I have a Lee die set in '06 and use the factory crimp.
Unless your running a semiautomatic I would use neck tension to hold the bullet and ditch the crimp. If you get any bullet movements, polish down your expander with scotchbrite for a minute or so. With a micrometer you should be able to take .0003 or so off at a time.
 
Bullet weight? I assume 165gr. Breaking the post up into smaller paragraphs make it much easier to read and understand too.

In the same bullet weight copper bullets are longer with more surface area in contact with the barrel so that changes some things. Plus, they seem to shoot better with more bullet jump. This means they have to be seated pretty deep, which limits room for powder.

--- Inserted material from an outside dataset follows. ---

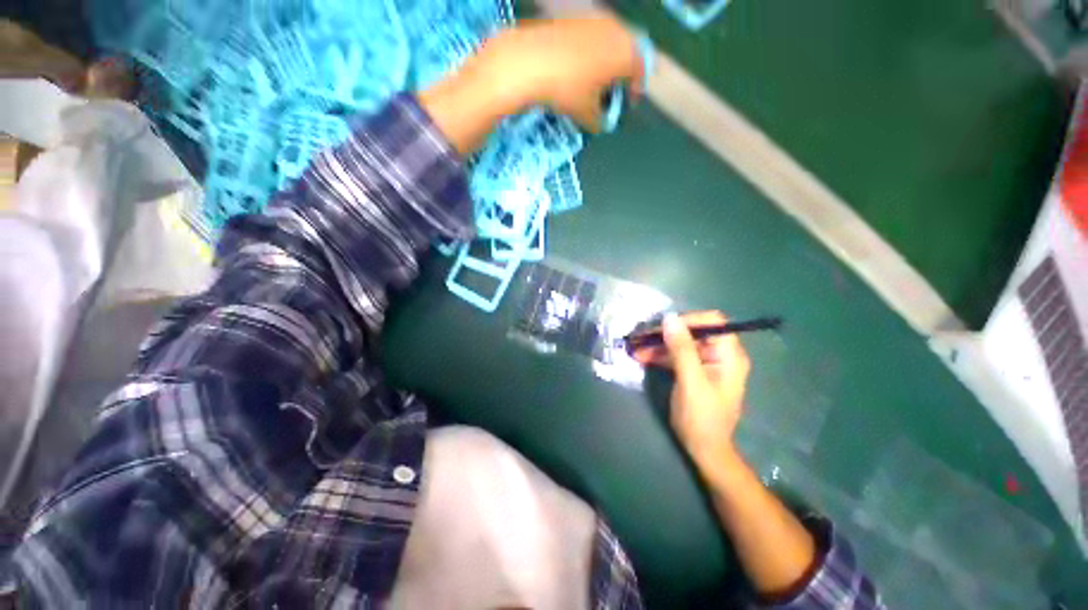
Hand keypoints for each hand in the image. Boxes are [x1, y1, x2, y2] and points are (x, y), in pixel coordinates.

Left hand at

Which is part of the reason why with copper it is usually best to drop down to a lighter bullet and concentrate on speed. A Barnes copper 130 gr 30 caliber bullet will just about match a conventional 180 gr 30 caliber bullet for penetration. Those bullets perform best if they leave the barrel at around 3000 fps. 165's are borderline too heavy for 30-06. I'd go no heavier than 150's and save the 165's and 180's for magnums.

No two rifles, even with the same barrel length, will get the same velocity with ammo from the same box. You could just have a "slow" barrel. I have 2 rifles in 30-06 and the Winchester is consistently about 90 fps faster than the Remington. A buddies Remington was 130 fps slower than my Winchester with the same loads. The fastest 308 I own has a 20" barrel and consistently shoots faster than the ones with 22" barrels.
 
Unless your running a semiautomatic I would use neck tension to hold the bullet and ditch the crimp. If you get any bullet movements, polish down your expander with scotchbrite for a minute or so. With a micrometer you should be able to take .0003 or so off at a time.